= Isabel Brilhante Pedrosa =

Portuguese diplomat (born 1964)

Isabel Brilhante Pedrosa (born 1964) is a Portuguese diplomat who served as the European Union Ambassador to Venezuela. She became the ambassador in February 2018 and she was asked to leave in the following year.

==Career==
Brilhante Pedrosa had served as Portugal's Consul General in Caracas as well as Portugal's ambassador to Namibia (she presented her credentials on July 20, 2016) and Libya.

In February 2018, she became the European Union Ambassador to Venezuela. On June 29, 2020, Nicolás Maduro expelled Brilhante Pedrosa, giving her 72 hours to leave the country, but the decision was later reversed. On 24 February 2021, the ruling party controlled National Assembly in Venezuela called on the government to expel her, following new sanctions by the bloc against 19 Venezuelan officials.
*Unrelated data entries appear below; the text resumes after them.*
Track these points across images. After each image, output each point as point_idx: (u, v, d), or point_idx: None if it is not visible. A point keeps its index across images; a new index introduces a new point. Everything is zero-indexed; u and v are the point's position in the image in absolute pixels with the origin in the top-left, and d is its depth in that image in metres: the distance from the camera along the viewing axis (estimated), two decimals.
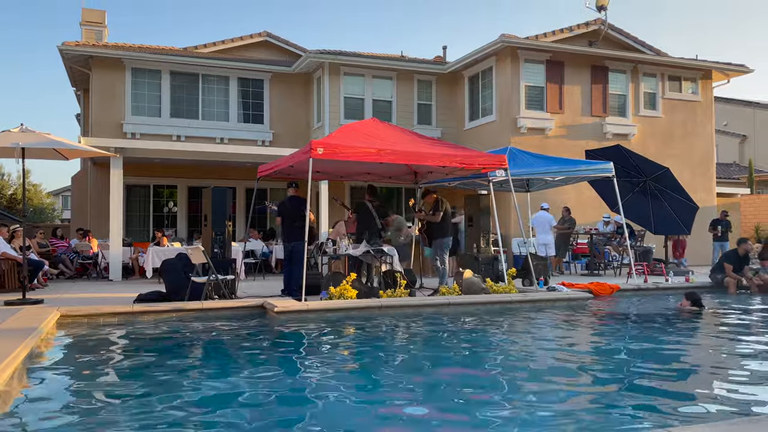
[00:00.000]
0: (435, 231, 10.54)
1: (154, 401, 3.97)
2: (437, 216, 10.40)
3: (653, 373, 4.84)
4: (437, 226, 10.48)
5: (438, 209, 10.44)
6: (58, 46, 15.95)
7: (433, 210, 10.53)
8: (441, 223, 10.44)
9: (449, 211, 10.69)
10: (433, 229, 10.54)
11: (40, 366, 5.03)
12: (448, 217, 10.63)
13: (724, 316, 8.35)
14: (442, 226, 10.47)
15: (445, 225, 10.53)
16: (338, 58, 17.13)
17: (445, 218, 10.48)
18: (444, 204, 10.54)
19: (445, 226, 10.51)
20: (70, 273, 13.84)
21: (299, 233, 9.62)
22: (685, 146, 18.27)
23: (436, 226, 10.49)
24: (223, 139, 17.37)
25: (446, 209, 10.56)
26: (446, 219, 10.53)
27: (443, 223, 10.48)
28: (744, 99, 29.67)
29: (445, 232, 10.54)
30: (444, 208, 10.49)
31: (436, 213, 10.45)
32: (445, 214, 10.51)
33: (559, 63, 16.79)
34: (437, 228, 10.49)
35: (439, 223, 10.43)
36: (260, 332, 6.90)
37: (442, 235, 10.51)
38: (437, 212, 10.44)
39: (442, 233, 10.50)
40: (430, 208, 10.64)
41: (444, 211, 10.46)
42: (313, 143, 8.37)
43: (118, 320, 7.39)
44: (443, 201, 10.58)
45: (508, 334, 6.92)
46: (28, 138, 8.57)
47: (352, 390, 4.37)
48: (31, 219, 32.81)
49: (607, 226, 15.06)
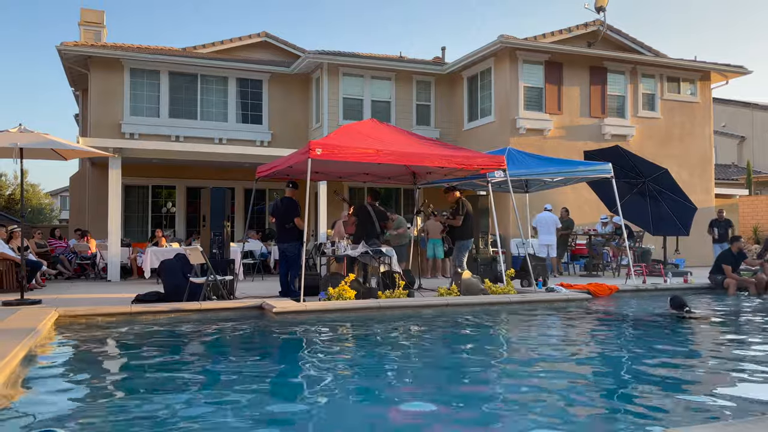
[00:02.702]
0: (456, 233, 10.51)
1: (152, 401, 3.96)
2: (458, 220, 10.37)
3: (651, 374, 4.83)
4: (458, 229, 10.46)
5: (459, 213, 10.40)
6: (57, 46, 15.93)
7: (453, 213, 10.51)
8: (462, 225, 10.41)
9: (471, 213, 10.58)
10: (455, 231, 10.53)
11: (38, 366, 5.01)
12: (471, 219, 10.51)
13: (721, 318, 8.35)
14: (463, 228, 10.43)
15: (466, 227, 10.47)
16: (337, 59, 17.13)
17: (466, 220, 10.41)
18: (465, 206, 10.48)
19: (466, 228, 10.45)
20: (68, 273, 13.83)
21: (290, 234, 9.67)
22: (684, 147, 18.29)
23: (457, 228, 10.48)
24: (222, 139, 17.36)
25: (467, 211, 10.50)
26: (468, 221, 10.46)
27: (464, 225, 10.43)
28: (742, 100, 29.71)
29: (466, 234, 10.47)
30: (465, 210, 10.44)
31: (457, 217, 10.41)
32: (467, 217, 10.45)
33: (557, 64, 16.80)
34: (458, 230, 10.46)
35: (461, 226, 10.40)
36: (258, 333, 6.89)
37: (461, 237, 10.47)
38: (458, 216, 10.40)
39: (462, 235, 10.46)
40: (450, 208, 10.63)
41: (465, 214, 10.42)
42: (312, 144, 8.37)
43: (117, 321, 7.38)
44: (464, 202, 10.51)
45: (506, 335, 6.91)
46: (26, 138, 8.56)
47: (350, 391, 4.36)
48: (29, 219, 32.77)
49: (605, 227, 15.07)
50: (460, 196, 10.55)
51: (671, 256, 15.33)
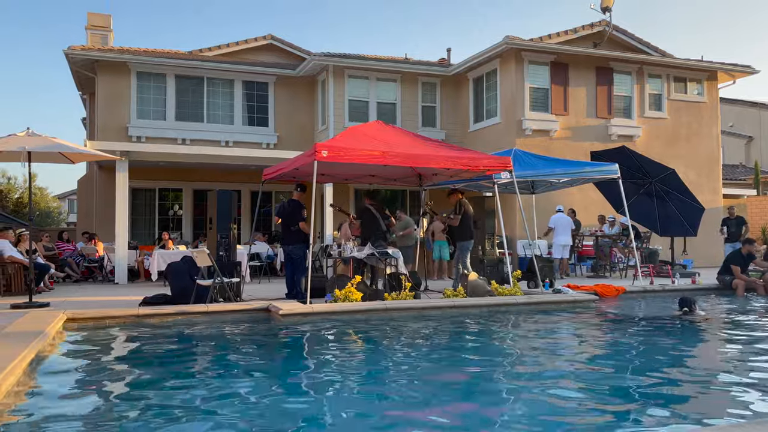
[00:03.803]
0: (456, 234, 10.52)
1: (159, 403, 3.97)
2: (456, 219, 10.38)
3: (657, 375, 4.81)
4: (457, 230, 10.45)
5: (456, 212, 10.40)
6: (64, 50, 16.03)
7: (452, 213, 10.52)
8: (461, 226, 10.40)
9: (470, 213, 10.55)
10: (455, 232, 10.52)
11: (47, 369, 5.04)
12: (469, 220, 10.51)
13: (728, 319, 8.30)
14: (462, 228, 10.42)
15: (465, 227, 10.45)
16: (342, 61, 17.15)
17: (465, 221, 10.40)
18: (464, 207, 10.46)
19: (465, 228, 10.44)
20: (76, 276, 13.89)
21: (295, 237, 9.69)
22: (691, 147, 18.21)
23: (456, 230, 10.47)
24: (228, 142, 17.40)
25: (466, 211, 10.47)
26: (466, 221, 10.45)
27: (462, 226, 10.43)
28: (750, 100, 29.55)
29: (465, 235, 10.46)
30: (463, 210, 10.43)
31: (455, 216, 10.42)
32: (465, 217, 10.43)
33: (563, 65, 16.77)
34: (457, 231, 10.46)
35: (459, 226, 10.39)
36: (265, 334, 6.90)
37: (461, 238, 10.46)
38: (456, 215, 10.41)
39: (462, 236, 10.45)
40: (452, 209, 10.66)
41: (464, 214, 10.40)
42: (318, 146, 8.38)
43: (124, 323, 7.41)
44: (463, 203, 10.49)
45: (513, 337, 6.90)
46: (34, 142, 8.61)
47: (357, 392, 4.36)
48: (37, 223, 32.94)
49: (612, 228, 15.02)
50: (460, 198, 10.55)
51: (679, 257, 15.25)
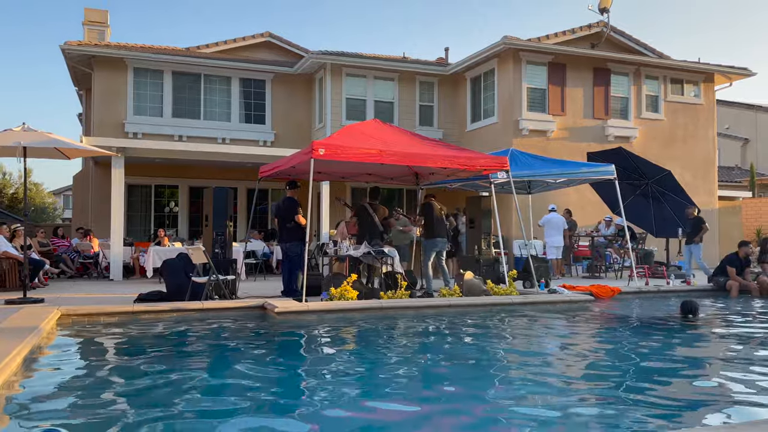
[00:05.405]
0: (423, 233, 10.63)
1: (153, 400, 3.96)
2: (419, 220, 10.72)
3: (652, 376, 4.82)
4: (424, 229, 10.56)
5: (419, 213, 10.64)
6: (61, 45, 15.97)
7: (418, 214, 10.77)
8: (425, 226, 10.48)
9: (434, 214, 10.49)
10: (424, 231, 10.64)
11: (41, 365, 5.02)
12: (433, 219, 10.47)
13: (724, 320, 8.33)
14: (426, 228, 10.47)
15: (429, 227, 10.45)
16: (340, 59, 17.13)
17: (430, 221, 10.42)
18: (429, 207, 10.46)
19: (428, 228, 10.45)
20: (70, 272, 13.86)
21: (292, 234, 9.70)
22: (687, 149, 18.25)
23: (424, 229, 10.56)
24: (225, 139, 17.37)
25: (431, 212, 10.44)
26: (430, 221, 10.45)
27: (426, 227, 10.47)
28: (746, 102, 29.64)
29: (428, 234, 10.50)
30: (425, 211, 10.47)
31: (418, 217, 10.80)
32: (428, 217, 10.43)
33: (561, 65, 16.78)
34: (424, 231, 10.57)
35: (425, 225, 10.48)
36: (260, 332, 6.89)
37: (425, 237, 10.53)
38: (419, 216, 10.70)
39: (426, 235, 10.51)
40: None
41: (427, 215, 10.43)
42: (315, 144, 8.38)
43: (119, 320, 7.39)
44: (429, 204, 10.54)
45: (508, 336, 6.91)
46: (29, 137, 8.58)
47: (351, 391, 4.36)
48: (32, 218, 32.84)
49: (608, 228, 15.05)
50: (426, 201, 10.64)
51: (674, 258, 15.30)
Maduro's government declared her persona non grata afterwards, and once more gave her 72 hours to leave the country. Brilhante Pedrosa left after a week. In retaliation the EU decided in 2021 to declare Venezuela's ambassador to the EU as also persona no grata. However the diplomat Claudia Salerno Caldera was also the ambassador to other countries, and this confused the case of expelling her.

In 2021, the EU High Representative for Foreign Policy, Josep Borrell, appointed Brilhante Pedrosa as a member of a delegation to Cuba.